As the number of years left on a lease begins to diminish, the value of the property can be affected. When your lease has less than 90 years left, you should think about negotiating an extension.
A lease with less than 80 years remaining will become more expensive to renew. When such a lease is extended, the freeholder is entitled to half of the increase in the value of the property, as well as the fee for extending the lease. This is known as the ‘marriage fee’ – because it marries two costs together.
What are the steps to extending my lease?
The legal process for extending your lease is called leasehold enfranchisement. The steps you’ll need to take are as follows:
If you wish to formally ask your freeholder to extend the lease, it is advisable to appoint a solicitor. You should also consult a valuation surveyor to recommend a realistic cost for extending your lease – known as the premium.
Serving notice on your landlord
You will then serve your landlord with a Section 42 notice, Under the 1993 Leasehold Reform, Housing & Urban Development Act, proposing your premium for extending the lease.
You will need to specify when your landlord should respond to you with a counter notice – this must be no less than two months from the date you served the original notice.
The landlord must respond, stating whether they accept your terms. You will then enter into negotiations until terms are agreed by you both.
If your landlord doesn’t respond, or submits a response after the deadline, you can apply to the county court for a lease extension on the terms set out in your notice. You must do this within six months of the original deadline.
What is the First Tier Tribunal?
If you and the landlord fail to agree about the lease extension, it can be referred to an independent body known as the First Tier Tribunal. Orders made by the First Tier Tribunal can be appealed against in an Upper Tribunal if either party thinks there was a legal problem with original decision. Once the Upper Tribunal has given its ruling, it can be enforced by a county court order.
Paying for a lease extension
The cost of the extension is calculated by assessing the financial loss incurred by the freeholder in granting the extension. This will depend on factors including ground rent, other terms in the lease and the market value of the property.
It is difficult to provide an accurate estimate of the costs you will face when extending your lease, as these will vary dramatically according to your flat’s particular circumstances.
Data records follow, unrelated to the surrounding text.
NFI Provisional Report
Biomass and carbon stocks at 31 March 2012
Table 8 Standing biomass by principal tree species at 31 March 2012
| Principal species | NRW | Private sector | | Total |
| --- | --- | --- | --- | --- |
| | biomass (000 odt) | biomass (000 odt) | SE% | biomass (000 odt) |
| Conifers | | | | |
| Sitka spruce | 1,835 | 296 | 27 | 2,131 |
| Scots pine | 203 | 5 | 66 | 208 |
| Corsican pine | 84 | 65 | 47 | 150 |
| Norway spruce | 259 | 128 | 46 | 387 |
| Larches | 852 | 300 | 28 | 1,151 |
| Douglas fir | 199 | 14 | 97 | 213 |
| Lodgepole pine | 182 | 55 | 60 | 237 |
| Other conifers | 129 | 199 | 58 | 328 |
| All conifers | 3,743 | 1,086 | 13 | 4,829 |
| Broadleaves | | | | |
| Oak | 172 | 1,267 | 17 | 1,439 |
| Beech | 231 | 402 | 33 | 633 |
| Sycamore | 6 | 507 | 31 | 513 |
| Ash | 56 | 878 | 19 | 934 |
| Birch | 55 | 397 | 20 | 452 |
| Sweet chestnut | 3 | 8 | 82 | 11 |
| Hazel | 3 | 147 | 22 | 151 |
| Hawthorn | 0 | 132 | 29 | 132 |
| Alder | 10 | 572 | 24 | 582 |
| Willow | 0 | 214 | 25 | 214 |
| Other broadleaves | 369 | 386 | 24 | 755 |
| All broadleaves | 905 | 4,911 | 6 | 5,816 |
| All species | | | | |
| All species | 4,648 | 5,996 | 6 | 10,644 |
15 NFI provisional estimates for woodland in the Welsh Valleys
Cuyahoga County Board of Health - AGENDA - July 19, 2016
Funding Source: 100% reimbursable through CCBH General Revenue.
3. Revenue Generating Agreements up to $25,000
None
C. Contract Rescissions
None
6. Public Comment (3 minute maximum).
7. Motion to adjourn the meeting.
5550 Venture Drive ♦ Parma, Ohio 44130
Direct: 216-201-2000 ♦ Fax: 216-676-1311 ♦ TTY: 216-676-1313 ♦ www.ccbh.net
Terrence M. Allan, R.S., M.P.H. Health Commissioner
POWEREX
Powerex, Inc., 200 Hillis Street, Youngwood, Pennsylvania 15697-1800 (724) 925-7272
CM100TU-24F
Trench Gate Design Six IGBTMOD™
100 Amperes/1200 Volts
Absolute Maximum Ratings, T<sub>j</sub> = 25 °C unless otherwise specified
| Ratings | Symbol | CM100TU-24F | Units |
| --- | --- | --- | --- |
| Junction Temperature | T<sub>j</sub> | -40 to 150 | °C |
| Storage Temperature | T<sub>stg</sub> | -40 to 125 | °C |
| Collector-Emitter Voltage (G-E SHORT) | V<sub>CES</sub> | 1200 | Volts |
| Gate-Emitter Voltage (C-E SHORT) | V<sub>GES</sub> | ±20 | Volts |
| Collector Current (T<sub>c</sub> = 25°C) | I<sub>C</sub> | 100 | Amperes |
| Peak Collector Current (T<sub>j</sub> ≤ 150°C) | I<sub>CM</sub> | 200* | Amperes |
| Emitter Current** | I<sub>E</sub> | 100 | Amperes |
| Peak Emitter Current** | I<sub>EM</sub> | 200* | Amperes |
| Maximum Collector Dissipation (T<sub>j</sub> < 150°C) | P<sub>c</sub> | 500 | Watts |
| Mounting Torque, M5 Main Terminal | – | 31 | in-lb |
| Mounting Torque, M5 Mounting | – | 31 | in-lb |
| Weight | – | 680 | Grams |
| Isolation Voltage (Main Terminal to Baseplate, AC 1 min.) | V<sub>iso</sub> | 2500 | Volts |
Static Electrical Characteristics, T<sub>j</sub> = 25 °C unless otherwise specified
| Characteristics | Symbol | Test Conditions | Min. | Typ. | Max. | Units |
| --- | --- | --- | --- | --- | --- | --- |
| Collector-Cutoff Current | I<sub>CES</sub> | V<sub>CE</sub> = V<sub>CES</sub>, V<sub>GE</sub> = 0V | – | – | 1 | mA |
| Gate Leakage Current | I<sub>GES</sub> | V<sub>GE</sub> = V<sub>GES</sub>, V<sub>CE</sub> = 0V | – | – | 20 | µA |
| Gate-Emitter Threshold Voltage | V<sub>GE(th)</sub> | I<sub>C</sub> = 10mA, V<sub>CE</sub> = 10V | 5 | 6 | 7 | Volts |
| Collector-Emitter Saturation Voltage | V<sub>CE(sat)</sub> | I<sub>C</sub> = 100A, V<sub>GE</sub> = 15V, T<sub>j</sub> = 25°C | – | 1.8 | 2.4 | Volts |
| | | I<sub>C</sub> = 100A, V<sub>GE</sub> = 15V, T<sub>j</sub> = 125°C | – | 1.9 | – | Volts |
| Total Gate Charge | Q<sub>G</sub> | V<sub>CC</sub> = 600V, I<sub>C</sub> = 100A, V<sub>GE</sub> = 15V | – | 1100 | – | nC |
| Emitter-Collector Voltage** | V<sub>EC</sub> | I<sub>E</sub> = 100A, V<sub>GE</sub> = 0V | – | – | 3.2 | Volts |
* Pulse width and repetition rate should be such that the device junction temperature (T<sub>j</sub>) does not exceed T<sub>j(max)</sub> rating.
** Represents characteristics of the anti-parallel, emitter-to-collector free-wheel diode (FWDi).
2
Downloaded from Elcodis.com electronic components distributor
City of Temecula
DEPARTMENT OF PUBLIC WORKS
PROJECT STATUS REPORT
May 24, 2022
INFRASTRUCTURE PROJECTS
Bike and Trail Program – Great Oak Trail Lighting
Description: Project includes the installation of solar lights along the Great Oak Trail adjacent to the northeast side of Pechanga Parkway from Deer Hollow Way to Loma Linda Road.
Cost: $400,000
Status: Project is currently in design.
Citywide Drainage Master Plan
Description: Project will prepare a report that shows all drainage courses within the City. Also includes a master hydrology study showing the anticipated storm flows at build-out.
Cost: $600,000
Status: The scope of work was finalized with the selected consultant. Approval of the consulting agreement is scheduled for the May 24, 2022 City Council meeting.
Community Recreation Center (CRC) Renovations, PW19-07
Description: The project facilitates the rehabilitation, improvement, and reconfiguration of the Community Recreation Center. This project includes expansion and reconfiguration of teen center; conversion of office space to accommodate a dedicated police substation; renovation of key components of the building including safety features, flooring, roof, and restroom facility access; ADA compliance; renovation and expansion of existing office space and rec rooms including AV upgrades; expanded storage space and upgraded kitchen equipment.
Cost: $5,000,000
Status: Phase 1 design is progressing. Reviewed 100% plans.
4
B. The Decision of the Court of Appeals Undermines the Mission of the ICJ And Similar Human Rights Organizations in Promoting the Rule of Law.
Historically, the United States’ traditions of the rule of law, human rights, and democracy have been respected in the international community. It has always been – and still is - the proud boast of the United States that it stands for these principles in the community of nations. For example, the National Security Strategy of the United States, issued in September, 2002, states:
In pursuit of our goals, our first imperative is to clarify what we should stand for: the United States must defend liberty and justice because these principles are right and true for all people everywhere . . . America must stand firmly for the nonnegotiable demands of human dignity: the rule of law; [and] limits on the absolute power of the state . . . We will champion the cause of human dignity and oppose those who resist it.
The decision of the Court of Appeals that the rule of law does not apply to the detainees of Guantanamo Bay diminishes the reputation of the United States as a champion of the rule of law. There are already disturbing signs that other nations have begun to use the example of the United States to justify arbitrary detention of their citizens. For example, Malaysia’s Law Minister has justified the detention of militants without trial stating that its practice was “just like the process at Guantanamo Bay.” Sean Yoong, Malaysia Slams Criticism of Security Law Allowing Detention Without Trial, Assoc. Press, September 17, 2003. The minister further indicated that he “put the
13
However, you can typically expect to pay a total of £6,000 plus costs to extend the lease of a flat valued at £500,000 which has 95 years remaining on the lease. The costs could rise to £9,000 if the lease has 85 years remaining and to £70,00 if there are only 60 years remaining. These figures are based on the Homeowners Alliance Lease Extensions Calculator and assume a peppercorn ground rent is payable.
The total amount you pay will be made up of the actual cost of the extension, plus the professional fees involved and the land registry fees. You will have to cover your own legal and valuation fees and those of the freeholder
How can I keep lease extension costs down?
It isn’t necessary to take this legal route if you can negotiate terms with your landlord informally. However, it is still advisable to have independent legal advice before agreeing to anything – to make sure you are receiving the most favourable terms possible.
The crucial thing, when it comes to extending a lease, is to begin in plenty of time. If the number of years on the lease falls below 80, you will be liable for the marriage fee and the process will be much more expensive.
Is it worth trying to buy the freehold instead of extending my lease?
If you live in a leasehold property, an alternative to extending a lease is to get together with your fellow leaseholders and buy a share of the freehold. This is known as collective enfranchisement.
You will need to get at least 50% of leaseholders in your block to agree to participate for the collective enfranchisement to go ahead. You would then jointly own the property outright.